# Exercise
Lines with the word "produces" in them are the ones to copy from the records.

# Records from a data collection
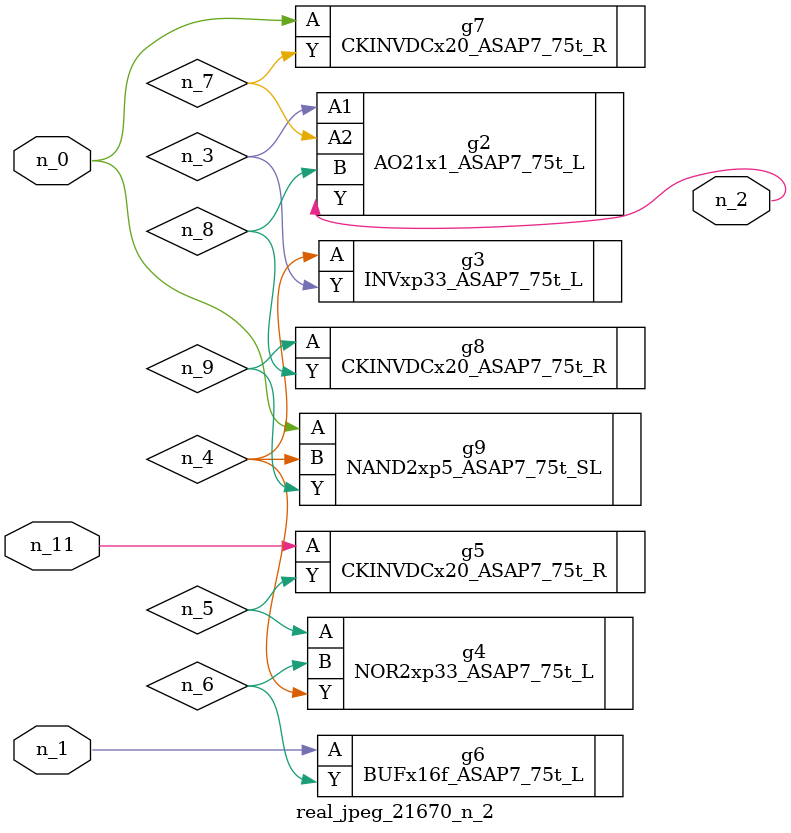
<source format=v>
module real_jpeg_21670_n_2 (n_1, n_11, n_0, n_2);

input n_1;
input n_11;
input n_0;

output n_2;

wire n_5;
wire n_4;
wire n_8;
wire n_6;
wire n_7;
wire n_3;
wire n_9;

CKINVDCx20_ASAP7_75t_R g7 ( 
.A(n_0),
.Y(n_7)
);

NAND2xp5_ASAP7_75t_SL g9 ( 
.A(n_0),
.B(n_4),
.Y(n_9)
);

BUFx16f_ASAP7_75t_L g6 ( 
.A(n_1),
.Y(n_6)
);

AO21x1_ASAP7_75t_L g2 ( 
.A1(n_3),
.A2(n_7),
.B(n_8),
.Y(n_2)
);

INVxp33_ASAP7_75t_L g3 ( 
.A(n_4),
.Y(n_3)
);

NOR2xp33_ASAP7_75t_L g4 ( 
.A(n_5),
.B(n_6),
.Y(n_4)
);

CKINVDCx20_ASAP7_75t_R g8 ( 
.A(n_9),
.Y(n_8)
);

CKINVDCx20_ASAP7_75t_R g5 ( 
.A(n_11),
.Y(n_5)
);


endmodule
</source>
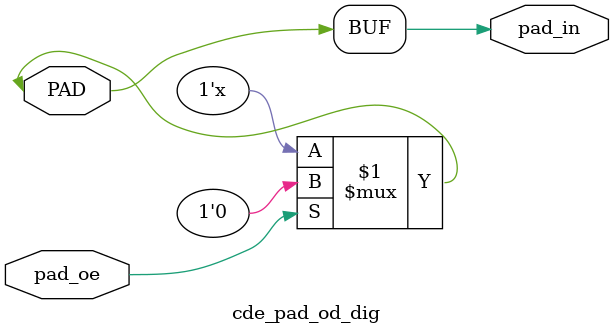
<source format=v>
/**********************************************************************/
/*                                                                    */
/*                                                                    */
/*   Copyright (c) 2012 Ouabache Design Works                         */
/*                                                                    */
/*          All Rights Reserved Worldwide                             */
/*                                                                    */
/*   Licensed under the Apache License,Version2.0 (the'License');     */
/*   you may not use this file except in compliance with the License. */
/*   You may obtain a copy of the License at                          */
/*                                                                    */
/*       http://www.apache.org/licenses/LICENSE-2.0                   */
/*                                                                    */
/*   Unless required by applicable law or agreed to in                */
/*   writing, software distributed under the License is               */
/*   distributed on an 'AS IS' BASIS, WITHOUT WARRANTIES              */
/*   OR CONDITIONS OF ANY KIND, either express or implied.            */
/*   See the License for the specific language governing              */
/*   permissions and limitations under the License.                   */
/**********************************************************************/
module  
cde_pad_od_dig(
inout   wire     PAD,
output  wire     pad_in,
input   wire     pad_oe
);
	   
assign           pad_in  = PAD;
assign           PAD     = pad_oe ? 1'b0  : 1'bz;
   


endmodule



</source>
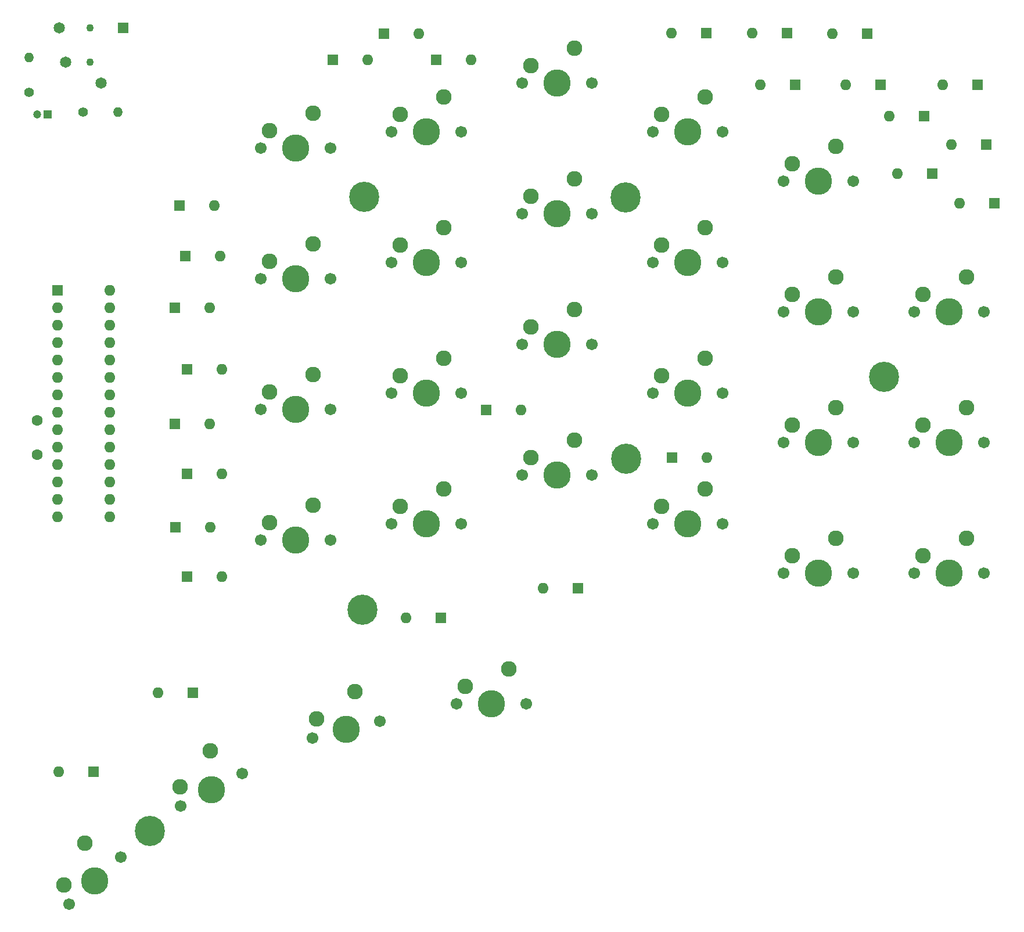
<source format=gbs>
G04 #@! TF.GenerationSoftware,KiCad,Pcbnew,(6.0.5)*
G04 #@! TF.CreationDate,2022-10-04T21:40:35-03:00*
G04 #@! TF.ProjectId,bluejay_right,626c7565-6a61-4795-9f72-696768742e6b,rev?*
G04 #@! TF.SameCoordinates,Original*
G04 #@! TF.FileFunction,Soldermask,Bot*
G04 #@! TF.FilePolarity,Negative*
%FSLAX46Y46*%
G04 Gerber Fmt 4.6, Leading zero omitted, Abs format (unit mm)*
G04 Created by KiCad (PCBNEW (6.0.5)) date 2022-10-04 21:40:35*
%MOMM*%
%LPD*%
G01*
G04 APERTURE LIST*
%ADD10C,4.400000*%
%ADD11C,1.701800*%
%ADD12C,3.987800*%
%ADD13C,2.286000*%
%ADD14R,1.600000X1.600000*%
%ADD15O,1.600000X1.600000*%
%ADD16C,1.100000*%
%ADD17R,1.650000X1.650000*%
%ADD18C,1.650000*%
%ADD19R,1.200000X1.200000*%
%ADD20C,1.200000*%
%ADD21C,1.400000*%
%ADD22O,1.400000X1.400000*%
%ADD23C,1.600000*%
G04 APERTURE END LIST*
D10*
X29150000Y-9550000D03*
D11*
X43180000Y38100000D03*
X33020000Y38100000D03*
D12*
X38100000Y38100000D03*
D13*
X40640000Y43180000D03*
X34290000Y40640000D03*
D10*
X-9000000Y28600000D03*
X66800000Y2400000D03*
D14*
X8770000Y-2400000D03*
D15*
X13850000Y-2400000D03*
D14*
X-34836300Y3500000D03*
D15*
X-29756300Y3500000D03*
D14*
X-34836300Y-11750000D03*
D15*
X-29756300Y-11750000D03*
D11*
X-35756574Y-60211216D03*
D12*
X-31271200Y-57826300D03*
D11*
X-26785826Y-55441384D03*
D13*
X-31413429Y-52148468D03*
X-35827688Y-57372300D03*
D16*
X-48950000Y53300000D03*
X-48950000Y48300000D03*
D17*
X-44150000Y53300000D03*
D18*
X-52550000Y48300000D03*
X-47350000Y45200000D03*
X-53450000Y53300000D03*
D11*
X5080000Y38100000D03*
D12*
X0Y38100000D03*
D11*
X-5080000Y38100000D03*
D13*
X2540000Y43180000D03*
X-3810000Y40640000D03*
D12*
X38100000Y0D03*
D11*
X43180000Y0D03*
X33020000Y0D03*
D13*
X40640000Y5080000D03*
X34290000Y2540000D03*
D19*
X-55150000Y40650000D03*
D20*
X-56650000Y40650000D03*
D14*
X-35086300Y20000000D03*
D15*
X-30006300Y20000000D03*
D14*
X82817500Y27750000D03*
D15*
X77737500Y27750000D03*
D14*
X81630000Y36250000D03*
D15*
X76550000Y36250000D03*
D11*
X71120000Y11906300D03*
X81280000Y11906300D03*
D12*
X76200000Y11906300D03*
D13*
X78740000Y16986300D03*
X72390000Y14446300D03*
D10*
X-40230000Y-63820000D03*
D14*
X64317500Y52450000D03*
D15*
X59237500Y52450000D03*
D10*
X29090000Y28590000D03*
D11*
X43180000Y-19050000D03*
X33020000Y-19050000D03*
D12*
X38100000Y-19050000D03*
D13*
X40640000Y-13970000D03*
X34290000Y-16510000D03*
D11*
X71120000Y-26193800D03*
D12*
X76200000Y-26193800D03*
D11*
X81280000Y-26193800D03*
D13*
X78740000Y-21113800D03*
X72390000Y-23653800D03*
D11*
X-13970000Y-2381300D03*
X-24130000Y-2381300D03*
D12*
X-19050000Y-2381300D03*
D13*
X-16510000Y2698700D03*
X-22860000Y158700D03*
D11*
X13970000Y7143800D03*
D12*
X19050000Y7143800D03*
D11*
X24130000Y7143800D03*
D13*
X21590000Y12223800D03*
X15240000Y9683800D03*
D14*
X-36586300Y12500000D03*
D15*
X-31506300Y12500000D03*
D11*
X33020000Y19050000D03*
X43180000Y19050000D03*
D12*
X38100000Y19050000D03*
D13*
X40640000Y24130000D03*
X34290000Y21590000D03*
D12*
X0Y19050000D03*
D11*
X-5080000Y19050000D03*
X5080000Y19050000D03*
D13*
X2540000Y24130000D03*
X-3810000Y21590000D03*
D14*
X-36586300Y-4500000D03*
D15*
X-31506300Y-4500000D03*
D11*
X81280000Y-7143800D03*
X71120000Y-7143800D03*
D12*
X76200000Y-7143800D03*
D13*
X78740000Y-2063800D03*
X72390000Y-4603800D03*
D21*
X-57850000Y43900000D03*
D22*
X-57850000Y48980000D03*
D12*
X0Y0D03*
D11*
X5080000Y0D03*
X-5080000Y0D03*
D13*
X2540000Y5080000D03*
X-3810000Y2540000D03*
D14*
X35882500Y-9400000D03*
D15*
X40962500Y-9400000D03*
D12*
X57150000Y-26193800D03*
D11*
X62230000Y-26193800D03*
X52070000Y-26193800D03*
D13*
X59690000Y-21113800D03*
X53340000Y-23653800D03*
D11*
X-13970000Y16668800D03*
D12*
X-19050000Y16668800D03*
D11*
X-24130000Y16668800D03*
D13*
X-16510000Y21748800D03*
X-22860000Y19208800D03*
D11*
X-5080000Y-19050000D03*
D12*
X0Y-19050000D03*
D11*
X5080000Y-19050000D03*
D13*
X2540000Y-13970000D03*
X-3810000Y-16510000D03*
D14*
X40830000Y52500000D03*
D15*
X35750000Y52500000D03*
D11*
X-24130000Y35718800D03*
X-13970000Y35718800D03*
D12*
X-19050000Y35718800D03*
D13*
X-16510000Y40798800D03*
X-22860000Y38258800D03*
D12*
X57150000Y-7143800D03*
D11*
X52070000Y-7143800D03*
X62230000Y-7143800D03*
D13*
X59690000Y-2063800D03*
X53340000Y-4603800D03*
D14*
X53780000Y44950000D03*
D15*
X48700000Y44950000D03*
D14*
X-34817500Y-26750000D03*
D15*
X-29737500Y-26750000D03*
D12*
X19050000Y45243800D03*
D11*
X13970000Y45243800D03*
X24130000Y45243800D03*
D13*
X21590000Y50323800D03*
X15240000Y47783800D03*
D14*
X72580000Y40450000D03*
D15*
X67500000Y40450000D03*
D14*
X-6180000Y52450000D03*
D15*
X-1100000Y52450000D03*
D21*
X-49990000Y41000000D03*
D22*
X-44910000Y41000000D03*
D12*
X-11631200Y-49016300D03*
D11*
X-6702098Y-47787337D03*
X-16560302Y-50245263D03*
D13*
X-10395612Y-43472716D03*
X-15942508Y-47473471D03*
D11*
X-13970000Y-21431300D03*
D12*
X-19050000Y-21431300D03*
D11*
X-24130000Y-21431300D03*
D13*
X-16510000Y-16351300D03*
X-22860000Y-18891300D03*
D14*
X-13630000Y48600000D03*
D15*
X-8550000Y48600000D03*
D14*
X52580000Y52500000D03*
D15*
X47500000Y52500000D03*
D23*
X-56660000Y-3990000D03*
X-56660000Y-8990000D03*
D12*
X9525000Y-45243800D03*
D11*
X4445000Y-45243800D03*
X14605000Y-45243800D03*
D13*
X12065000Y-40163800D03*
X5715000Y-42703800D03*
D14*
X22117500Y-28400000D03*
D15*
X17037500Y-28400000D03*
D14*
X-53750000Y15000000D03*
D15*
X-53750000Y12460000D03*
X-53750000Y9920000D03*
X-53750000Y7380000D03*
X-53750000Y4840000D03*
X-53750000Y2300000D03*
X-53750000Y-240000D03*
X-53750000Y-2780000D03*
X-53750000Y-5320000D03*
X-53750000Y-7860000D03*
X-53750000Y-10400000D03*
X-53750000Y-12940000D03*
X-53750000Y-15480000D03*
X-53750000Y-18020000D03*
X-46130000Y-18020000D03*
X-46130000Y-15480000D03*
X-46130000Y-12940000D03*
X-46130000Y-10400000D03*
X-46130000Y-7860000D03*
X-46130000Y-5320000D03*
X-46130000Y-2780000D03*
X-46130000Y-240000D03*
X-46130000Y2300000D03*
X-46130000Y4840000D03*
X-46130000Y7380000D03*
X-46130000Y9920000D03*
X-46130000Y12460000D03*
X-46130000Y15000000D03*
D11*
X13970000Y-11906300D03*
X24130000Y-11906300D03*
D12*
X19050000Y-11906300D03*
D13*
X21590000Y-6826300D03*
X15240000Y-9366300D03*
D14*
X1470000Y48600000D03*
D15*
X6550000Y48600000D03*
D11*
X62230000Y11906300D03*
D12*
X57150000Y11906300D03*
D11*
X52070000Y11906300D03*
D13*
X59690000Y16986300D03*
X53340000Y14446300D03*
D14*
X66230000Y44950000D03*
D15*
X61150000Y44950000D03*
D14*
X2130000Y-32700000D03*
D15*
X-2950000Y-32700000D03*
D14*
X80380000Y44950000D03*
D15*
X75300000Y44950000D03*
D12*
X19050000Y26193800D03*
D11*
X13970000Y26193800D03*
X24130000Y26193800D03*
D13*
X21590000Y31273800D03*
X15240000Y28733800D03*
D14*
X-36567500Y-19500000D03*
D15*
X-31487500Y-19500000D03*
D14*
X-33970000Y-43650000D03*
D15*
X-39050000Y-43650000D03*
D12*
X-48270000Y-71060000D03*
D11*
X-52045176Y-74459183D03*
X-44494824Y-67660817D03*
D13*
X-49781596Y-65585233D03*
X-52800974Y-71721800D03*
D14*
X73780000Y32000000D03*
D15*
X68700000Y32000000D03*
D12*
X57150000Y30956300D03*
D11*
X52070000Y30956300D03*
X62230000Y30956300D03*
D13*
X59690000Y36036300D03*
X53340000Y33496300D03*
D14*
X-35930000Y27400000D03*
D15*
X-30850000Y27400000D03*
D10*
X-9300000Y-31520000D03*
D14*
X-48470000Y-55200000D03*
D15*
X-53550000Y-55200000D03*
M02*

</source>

...

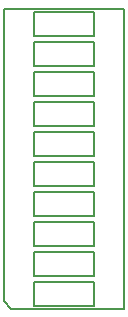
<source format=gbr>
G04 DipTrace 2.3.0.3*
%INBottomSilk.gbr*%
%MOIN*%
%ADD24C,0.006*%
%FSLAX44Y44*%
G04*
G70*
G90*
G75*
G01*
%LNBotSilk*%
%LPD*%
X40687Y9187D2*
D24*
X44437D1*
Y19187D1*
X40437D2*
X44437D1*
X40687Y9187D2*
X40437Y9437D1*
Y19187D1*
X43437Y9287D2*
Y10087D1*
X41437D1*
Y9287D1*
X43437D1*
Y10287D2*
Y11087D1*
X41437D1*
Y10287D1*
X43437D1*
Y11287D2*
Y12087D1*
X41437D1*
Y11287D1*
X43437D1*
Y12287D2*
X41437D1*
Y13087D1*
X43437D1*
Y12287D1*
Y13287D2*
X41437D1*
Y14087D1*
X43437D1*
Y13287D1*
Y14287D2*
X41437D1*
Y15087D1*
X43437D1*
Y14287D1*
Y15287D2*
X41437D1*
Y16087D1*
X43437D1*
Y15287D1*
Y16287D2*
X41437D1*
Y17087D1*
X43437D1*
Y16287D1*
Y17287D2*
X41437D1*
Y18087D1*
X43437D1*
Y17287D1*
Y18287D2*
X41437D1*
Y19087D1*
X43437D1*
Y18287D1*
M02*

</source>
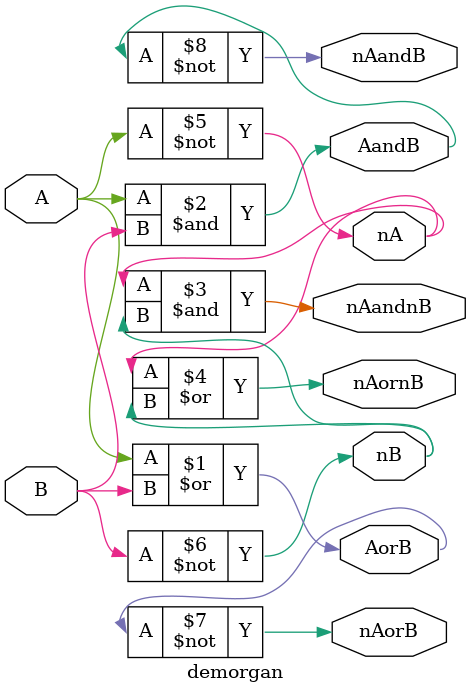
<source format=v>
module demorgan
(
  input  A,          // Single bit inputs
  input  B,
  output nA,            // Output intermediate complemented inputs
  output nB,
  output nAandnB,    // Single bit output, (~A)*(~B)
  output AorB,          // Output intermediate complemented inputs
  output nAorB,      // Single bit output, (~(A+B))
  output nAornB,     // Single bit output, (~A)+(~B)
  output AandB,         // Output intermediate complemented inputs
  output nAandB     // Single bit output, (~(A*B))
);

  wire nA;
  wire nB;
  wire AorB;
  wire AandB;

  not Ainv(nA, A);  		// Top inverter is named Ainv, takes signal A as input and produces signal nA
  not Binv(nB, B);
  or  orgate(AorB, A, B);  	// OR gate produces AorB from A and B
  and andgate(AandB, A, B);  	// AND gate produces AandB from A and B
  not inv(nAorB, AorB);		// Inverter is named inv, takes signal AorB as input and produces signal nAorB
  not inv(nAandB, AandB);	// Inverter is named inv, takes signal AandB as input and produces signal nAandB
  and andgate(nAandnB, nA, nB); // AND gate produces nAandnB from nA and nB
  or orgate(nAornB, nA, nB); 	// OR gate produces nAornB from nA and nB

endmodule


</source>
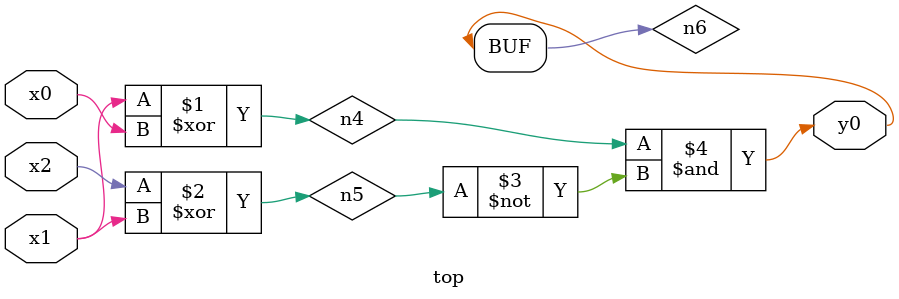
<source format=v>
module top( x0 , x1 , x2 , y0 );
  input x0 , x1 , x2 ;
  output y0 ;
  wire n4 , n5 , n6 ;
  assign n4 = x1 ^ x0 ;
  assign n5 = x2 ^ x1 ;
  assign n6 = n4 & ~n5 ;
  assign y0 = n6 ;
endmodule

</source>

...

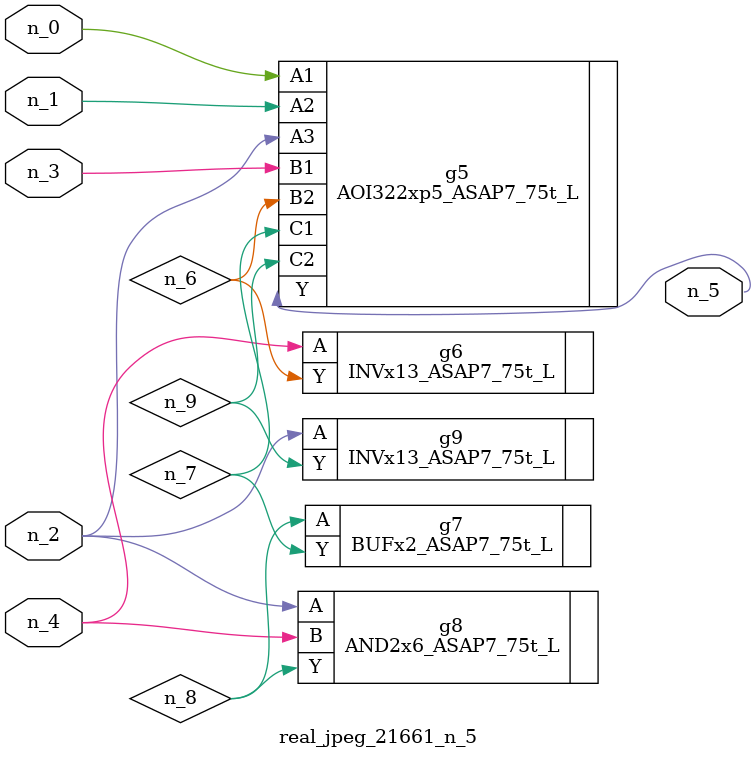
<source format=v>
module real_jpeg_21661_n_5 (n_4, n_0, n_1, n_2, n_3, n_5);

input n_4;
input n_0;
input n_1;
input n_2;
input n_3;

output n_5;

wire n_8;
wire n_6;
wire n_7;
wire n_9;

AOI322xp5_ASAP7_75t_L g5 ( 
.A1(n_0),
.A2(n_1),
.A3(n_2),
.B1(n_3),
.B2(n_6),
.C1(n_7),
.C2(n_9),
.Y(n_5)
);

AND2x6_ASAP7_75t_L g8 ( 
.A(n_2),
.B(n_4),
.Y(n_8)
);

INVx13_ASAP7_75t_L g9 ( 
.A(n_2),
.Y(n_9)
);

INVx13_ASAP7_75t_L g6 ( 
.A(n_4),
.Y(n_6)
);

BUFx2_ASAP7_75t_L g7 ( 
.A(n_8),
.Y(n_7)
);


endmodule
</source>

# Answer to the problem
  not Ainv(nA, A);  		// Top inverter is named Ainv, takes signal A as input and produces signal nA
  or  orgate(AorB, A, B);  	// OR gate produces AorB from A and B
  and andgate(AandB, A, B);  	// AND gate produces AandB from A and B
  not inv(nAorB, AorB);		// Inverter is named inv, takes signal AorB as input and produces signal nAorB
  not inv(nAandB, AandB);	// Inverter is named inv, takes signal AandB as input and produces signal nAandB
  and andgate(nAandnB, nA, nB); // AND gate produces nAandnB from nA and nB
  or orgate(nAornB, nA, nB); 	// OR gate produces nAornB from nA and nB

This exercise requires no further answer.